◆ **Aufgabe 1**: Wie viele Menschen leben laut dem Textauszug über die Hilfe für Syrien in der Provinz Idlib?
◆ **Aufgabe 2**: Schreiben Sie den Textauszug über die Hilfe für Syrien im Anschluss an seinen letzten Satz weiter.

◆ **Textauszug**:
Die Hilfe für Syrien sei besonders dringend, da „die Lage der Bevölkerung bereits vor dem Erdbeben dramatisch war“, sagt Raphaël Pitti von der französischen Nichtregierungsorganisation Mehad. Er sorgt sich vor allem um die Menschen in der Provinz Idlib. In der von Rebellen und Islamisten kontrollierten Region im Nordwesten Syriens leben 4,8 Millionen Menschen, die nur schwer erreicht werden können. Fast die gesamte humanitäre Hilfe kommt über Bab al-Hawa - den einzigen, durch eine UN-Resolution garantierten Übergang der türkisch-syrischen Grenze.

Damaskus und Moskau sehen durch den Übergang die syrische Souveränität verletzt, im Laufe der Zeit wurde Bab al-Hawa immer weiter verkleinert. Durch die Mengen an dem nach dem Erdbeben benötigtem Material könnte die Passage demnächst schnell verstopft sein. Dass andere frühere Grenzübergänge wieder geöffnet werden, halten Experten für unwahrscheinlich. Vor allem Russland müsse seine Blockade von Grenzübergängen beenden, um „mehr humanitäre Hilfe nach Idlib hereinzulassen“, forderte Grünen-Chef Omid Nouripour.

◆ **Datenzeilen**:
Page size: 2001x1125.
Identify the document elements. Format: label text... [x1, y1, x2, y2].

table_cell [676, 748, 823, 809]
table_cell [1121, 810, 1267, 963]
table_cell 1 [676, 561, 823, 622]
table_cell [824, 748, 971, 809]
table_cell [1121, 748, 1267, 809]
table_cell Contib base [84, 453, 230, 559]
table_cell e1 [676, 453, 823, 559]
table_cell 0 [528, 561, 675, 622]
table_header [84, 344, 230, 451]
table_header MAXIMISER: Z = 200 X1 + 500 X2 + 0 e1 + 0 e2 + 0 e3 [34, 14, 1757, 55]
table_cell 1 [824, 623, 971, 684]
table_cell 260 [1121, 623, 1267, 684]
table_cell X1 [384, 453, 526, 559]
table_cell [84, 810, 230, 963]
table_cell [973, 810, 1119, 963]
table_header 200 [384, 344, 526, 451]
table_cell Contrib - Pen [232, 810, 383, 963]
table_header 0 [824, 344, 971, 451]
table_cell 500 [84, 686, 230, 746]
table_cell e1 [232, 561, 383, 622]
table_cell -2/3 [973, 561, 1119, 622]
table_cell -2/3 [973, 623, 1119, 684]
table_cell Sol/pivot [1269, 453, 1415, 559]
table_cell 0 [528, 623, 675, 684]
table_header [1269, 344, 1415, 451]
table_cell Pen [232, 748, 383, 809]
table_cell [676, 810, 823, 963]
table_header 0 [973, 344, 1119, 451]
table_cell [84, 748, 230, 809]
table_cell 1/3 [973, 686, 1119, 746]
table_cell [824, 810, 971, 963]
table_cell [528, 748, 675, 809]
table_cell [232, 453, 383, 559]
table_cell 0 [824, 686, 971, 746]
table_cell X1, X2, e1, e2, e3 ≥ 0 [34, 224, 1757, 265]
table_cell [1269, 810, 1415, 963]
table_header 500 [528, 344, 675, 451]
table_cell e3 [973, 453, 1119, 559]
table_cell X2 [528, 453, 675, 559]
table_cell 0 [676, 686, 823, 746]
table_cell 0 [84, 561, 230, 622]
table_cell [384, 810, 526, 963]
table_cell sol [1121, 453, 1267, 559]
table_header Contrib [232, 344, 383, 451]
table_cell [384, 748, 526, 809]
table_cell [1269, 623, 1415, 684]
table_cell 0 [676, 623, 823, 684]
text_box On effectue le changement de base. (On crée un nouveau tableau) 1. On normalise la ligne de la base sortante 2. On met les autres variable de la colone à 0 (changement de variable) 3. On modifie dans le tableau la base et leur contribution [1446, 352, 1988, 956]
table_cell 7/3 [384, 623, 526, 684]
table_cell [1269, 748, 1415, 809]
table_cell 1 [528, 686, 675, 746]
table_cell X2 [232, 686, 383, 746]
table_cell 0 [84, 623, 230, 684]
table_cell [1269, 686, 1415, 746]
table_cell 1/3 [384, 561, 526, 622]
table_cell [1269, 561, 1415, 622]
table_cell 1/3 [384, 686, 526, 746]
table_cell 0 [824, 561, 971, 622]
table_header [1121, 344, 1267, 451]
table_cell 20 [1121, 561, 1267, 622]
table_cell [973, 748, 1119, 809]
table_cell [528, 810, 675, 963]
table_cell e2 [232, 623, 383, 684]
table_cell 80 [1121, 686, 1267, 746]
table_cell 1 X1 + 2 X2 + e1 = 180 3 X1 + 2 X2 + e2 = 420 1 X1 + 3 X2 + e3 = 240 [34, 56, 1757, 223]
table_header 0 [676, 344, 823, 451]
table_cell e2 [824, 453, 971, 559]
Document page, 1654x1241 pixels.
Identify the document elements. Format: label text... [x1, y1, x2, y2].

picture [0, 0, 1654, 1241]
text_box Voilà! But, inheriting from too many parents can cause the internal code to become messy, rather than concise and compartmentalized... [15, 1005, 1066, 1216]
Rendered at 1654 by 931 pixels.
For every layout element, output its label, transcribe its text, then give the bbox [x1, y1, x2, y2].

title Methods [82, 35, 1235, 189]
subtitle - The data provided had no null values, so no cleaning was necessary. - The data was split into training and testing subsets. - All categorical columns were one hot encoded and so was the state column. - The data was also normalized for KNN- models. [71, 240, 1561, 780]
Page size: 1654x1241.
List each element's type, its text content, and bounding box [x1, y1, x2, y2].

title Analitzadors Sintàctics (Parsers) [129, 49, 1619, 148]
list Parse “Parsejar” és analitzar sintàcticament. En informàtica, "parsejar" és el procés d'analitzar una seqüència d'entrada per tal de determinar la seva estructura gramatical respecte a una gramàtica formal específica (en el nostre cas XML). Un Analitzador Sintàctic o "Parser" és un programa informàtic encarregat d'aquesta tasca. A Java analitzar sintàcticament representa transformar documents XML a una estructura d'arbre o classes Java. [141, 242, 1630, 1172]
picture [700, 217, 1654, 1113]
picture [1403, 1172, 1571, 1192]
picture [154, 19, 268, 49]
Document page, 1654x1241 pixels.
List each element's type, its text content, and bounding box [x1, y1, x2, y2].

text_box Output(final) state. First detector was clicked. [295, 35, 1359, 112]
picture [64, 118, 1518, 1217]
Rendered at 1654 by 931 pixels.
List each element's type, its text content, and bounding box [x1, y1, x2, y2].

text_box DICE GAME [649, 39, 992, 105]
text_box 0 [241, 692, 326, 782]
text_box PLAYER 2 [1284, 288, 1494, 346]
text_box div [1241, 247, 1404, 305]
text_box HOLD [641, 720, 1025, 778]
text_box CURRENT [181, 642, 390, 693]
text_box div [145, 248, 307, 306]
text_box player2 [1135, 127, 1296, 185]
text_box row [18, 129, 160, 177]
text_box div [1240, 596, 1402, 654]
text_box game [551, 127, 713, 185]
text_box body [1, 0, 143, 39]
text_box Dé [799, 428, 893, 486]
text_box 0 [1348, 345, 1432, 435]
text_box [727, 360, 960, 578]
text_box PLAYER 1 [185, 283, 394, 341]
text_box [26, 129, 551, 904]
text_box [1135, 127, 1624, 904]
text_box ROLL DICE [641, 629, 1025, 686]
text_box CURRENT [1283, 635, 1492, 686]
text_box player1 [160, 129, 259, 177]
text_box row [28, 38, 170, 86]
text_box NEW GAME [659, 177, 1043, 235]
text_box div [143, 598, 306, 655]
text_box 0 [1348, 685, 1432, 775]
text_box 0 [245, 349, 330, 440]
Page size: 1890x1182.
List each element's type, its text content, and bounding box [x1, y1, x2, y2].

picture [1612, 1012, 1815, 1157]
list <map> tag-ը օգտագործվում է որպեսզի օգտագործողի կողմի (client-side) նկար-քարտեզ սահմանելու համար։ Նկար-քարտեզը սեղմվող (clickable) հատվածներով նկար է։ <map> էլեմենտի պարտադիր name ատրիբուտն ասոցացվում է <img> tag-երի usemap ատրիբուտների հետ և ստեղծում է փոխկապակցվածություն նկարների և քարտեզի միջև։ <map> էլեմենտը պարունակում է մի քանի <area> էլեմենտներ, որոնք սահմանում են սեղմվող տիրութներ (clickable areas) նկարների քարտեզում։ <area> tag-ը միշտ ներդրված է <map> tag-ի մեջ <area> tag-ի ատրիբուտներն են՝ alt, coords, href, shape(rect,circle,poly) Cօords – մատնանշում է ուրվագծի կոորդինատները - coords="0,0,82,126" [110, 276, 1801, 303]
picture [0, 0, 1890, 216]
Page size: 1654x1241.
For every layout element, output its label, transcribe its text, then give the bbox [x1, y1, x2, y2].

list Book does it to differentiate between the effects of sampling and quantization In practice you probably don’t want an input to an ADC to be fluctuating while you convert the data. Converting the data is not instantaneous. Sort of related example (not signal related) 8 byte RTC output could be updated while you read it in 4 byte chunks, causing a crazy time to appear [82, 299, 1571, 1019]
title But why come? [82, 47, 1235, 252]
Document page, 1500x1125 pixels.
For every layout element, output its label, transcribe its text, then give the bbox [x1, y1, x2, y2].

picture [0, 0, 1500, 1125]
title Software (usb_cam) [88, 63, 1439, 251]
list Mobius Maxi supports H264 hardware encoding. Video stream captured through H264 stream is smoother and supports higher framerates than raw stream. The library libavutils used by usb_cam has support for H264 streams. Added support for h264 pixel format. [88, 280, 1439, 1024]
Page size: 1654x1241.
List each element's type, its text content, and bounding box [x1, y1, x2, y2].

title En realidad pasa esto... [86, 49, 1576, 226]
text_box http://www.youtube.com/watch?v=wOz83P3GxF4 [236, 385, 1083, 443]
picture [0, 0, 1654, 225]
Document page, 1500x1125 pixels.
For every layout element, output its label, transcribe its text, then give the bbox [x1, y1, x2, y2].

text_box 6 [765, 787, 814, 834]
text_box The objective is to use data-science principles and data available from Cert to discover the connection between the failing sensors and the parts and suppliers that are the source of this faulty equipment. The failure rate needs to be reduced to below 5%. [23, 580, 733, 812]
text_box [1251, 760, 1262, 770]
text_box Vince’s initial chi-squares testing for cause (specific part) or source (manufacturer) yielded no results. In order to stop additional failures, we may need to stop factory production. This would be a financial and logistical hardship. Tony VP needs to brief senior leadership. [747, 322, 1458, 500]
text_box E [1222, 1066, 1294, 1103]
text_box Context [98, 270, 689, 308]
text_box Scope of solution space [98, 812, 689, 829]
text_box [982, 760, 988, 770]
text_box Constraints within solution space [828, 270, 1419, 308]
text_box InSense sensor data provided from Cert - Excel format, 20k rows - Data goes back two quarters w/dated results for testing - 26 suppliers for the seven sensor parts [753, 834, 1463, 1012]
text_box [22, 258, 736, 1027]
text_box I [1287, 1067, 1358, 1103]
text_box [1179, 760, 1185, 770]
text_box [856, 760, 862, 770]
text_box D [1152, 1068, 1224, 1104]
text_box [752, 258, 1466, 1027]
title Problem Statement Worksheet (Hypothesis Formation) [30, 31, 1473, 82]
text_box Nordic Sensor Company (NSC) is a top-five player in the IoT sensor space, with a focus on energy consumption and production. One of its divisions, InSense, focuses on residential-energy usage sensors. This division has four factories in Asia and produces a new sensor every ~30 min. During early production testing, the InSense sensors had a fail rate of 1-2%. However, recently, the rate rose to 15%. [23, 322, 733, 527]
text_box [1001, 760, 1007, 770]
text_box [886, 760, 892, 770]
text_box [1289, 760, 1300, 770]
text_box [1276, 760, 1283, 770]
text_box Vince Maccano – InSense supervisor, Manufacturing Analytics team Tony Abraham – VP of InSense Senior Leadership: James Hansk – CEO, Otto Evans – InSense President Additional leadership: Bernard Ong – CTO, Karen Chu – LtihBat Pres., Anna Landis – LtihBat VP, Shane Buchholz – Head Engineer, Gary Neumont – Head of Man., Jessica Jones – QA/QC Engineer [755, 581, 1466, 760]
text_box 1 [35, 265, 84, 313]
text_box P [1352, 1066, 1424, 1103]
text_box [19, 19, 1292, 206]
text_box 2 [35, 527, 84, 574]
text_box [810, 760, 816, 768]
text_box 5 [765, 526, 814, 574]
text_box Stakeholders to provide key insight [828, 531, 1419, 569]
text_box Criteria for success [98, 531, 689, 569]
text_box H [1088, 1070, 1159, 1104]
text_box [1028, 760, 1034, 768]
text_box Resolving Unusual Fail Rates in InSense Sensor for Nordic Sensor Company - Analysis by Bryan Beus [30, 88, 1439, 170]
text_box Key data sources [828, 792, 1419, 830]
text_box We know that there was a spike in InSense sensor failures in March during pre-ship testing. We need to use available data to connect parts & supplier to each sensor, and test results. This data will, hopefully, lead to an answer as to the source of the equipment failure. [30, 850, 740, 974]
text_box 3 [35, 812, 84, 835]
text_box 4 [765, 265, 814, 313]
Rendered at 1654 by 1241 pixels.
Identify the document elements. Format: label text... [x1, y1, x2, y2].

◆ **Erwartete Ausgabe 1**: 4,8 Millionen Menschen.

◆ **Erwartete Ausgabe 2**:
Die Lieferung von Hilfsgütern aus von der Regierung kontrolliertem syrischen Gebiet wäre diplomatisch problematisch. Voraussetzung dafür wäre, dass Damaskus sie an die Bevölkerung im Rebellengebiet weitergäbe und sich die Kriegsparteien über die Verteilung einigen würden.

Die syrische Regierung hat die internationale Gemeinschaft wegen der Erdbebenschäden dringend um Unterstützung gebeten. Der syrische UN-Botschafter Bassam Sabbagh versicherte am Montag, dass die Hilfe „allen Syrern im ganzen Land“ zugute kommen werde, machte es jedoch zur Bedingung, dass sie aus dem von Damaskus kontrollierten Landesinneren geliefert werden müsse.

Ob westliche Länder sich darauf einlassen, bleibt fraglich. „Es geht darum, Menschen in Not zu helfen, und diese Hilfe muss natürlich auf allen möglichen Wegen die Menschen erreichen“, sagte die Sprecherin des Auswärtigen Amtes, Andrea Sasse, am Montag.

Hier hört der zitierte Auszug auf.